Task to carry out: Within the listing, each line that has the string "phtalate" should be copied.

Extracted entries:
--

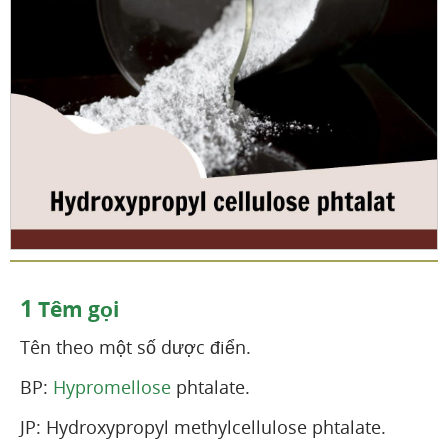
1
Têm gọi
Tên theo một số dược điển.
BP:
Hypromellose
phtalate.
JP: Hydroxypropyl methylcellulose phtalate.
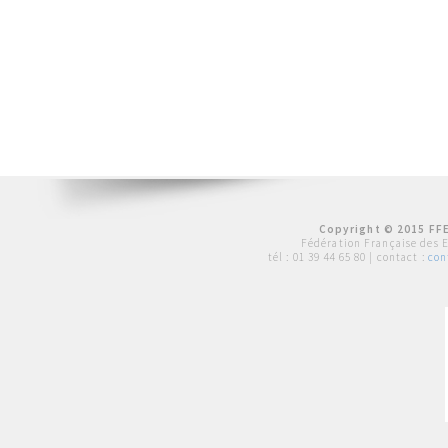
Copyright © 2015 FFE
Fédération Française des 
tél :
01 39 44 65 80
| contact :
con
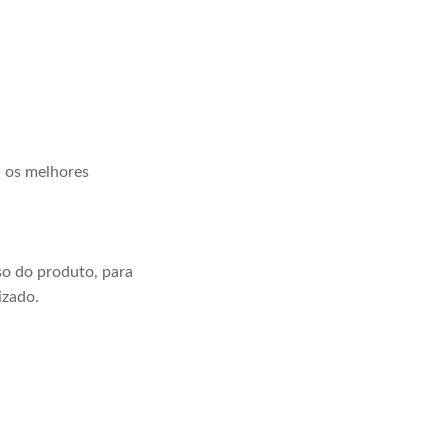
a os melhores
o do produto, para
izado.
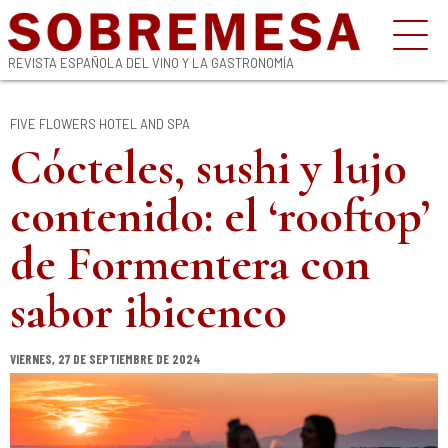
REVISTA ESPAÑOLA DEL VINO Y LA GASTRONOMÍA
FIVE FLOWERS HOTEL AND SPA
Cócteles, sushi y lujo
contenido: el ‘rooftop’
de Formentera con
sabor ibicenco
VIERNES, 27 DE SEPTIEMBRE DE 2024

--

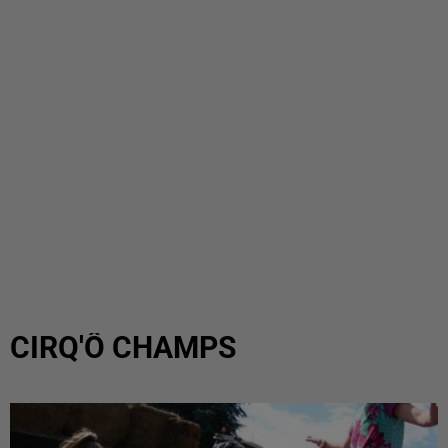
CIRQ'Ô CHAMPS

--

Solution to the problem:
phtalate.
JP: Hydroxypropyl methylcellulose phtalate.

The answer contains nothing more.